◆ Task goal
Each line of the data below containing "RABATTKARTEN" needs to be listed.

◆ Data to use
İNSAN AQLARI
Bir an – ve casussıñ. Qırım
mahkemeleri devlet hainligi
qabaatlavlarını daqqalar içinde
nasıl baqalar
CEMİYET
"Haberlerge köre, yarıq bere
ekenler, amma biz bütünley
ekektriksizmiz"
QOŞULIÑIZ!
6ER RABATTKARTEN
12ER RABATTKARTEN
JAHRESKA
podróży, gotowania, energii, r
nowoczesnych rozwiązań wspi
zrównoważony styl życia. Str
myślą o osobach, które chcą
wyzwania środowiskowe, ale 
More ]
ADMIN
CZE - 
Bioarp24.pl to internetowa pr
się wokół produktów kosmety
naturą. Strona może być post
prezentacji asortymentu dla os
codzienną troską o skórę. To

...

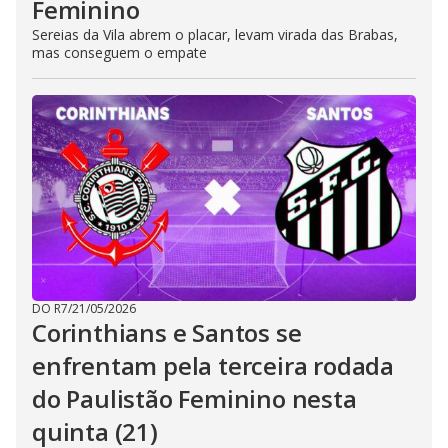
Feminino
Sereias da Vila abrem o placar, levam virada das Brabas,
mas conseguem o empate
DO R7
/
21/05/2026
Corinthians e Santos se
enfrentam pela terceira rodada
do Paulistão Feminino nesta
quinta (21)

==

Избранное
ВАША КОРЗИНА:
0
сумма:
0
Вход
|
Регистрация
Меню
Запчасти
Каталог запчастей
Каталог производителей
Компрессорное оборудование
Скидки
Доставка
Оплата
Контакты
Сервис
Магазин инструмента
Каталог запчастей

◆ Answer to this problem
6ER RABATTKARTEN
12ER RABATTKARTEN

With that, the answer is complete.